What you are asked to do: Rewrite the entries below, changing every "Luettu" to "Read" and keeping everything else the same. Omit the pictures from your answer.

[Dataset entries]
= Beginning of Section =

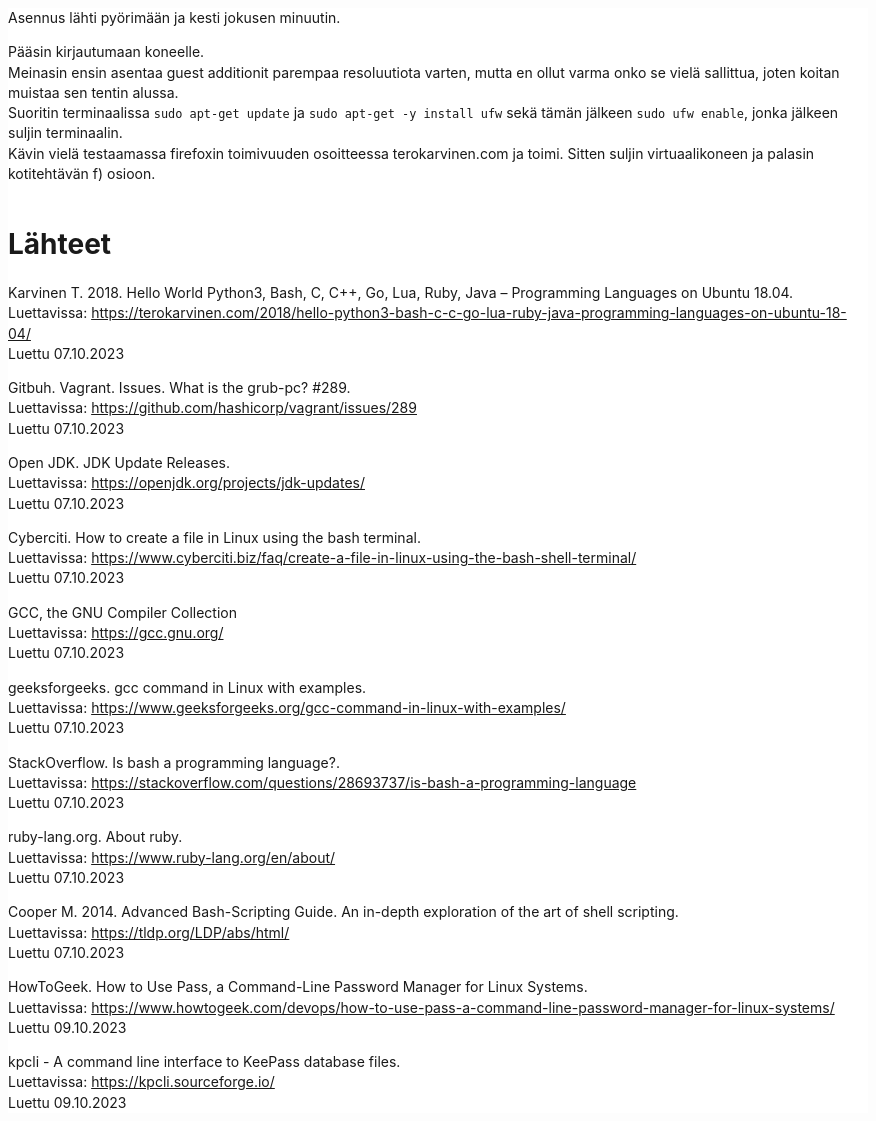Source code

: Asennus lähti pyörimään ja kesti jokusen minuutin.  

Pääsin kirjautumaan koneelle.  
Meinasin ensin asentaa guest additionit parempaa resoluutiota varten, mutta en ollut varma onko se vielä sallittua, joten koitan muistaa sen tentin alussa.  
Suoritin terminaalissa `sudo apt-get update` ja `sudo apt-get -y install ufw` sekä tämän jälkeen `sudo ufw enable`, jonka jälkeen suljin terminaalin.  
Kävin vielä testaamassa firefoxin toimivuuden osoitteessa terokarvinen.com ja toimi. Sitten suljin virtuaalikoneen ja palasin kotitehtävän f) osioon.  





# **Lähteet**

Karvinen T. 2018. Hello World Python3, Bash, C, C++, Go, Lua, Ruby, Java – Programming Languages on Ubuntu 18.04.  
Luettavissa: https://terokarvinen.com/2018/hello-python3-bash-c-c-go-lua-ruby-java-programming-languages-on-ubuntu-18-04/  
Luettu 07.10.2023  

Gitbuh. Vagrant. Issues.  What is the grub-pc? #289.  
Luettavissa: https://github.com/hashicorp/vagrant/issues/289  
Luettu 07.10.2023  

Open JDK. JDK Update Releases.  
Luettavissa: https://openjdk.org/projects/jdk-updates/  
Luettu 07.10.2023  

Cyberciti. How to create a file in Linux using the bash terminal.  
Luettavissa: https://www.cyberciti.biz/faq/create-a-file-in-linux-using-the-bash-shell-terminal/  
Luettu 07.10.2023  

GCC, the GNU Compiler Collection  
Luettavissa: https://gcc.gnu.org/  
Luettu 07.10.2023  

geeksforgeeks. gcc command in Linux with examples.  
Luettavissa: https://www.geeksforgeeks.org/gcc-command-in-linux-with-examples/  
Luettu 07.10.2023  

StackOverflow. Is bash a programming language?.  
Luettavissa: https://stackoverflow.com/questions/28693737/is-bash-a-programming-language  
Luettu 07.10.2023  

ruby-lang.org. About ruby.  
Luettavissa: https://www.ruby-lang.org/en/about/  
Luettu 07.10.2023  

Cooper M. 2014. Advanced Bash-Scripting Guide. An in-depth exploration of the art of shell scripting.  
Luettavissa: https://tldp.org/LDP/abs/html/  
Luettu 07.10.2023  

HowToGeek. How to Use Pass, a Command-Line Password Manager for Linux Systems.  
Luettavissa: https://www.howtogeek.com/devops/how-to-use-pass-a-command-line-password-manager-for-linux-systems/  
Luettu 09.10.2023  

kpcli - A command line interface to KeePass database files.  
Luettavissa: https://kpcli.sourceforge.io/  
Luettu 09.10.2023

= End of Section =

Solution to this task:
Source code

: Asennus lähti pyörimään ja kesti jokusen minuutin.  

Pääsin kirjautumaan koneelle.  
Meinasin ensin asentaa guest additionit parempaa resoluutiota varten, mutta en ollut varma onko se vielä sallittua, joten koitan muistaa sen tentin alussa.  
Suoritin terminaalissa `sudo apt-get update` ja `sudo apt-get -y install ufw` sekä tämän jälkeen `sudo ufw enable`, jonka jälkeen suljin terminaalin.  
Kävin vielä testaamassa firefoxin toimivuuden osoitteessa terokarvinen.com ja toimi. Sitten suljin virtuaalikoneen ja palasin kotitehtävän f) osioon.  





# **Lähteet**

Karvinen T. 2018. Hello World Python3, Bash, C, C++, Go, Lua, Ruby, Java – Programming Languages on Ubuntu 18.04.  
Luettavissa: https://terokarvinen.com/2018/hello-python3-bash-c-c-go-lua-ruby-java-programming-languages-on-ubuntu-18-04/  
Read 07.10.2023  

Gitbuh. Vagrant. Issues.  What is the grub-pc? #289.  
Luettavissa: https://github.com/hashicorp/vagrant/issues/289  
Read 07.10.2023  

Open JDK. JDK Update Releases.  
Luettavissa: https://openjdk.org/projects/jdk-updates/  
Read 07.10.2023  

Cyberciti. How to create a file in Linux using the bash terminal.  
Luettavissa: https://www.cyberciti.biz/faq/create-a-file-in-linux-using-the-bash-shell-terminal/  
Read 07.10.2023  

GCC, the GNU Compiler Collection  
Luettavissa: https://gcc.gnu.org/  
Read 07.10.2023  

geeksforgeeks. gcc command in Linux with examples.  
Luettavissa: https://www.geeksforgeeks.org/gcc-command-in-linux-with-examples/  
Read 07.10.2023  

StackOverflow. Is bash a programming language?.  
Luettavissa: https://stackoverflow.com/questions/28693737/is-bash-a-programming-language  
Read 07.10.2023  

ruby-lang.org. About ruby.  
Luettavissa: https://www.ruby-lang.org/en/about/  
Read 07.10.2023  

Cooper M. 2014. Advanced Bash-Scripting Guide. An in-depth exploration of the art of shell scripting.  
Luettavissa: https://tldp.org/LDP/abs/html/  
Read 07.10.2023  

HowToGeek. How to Use Pass, a Command-Line Password Manager for Linux Systems.  
Luettavissa: https://www.howtogeek.com/devops/how-to-use-pass-a-command-line-password-manager-for-linux-systems/  
Read 09.10.2023  

kpcli - A command line interface to KeePass database files.  
Luettavissa: https://kpcli.sourceforge.io/  
Read 09.10.2023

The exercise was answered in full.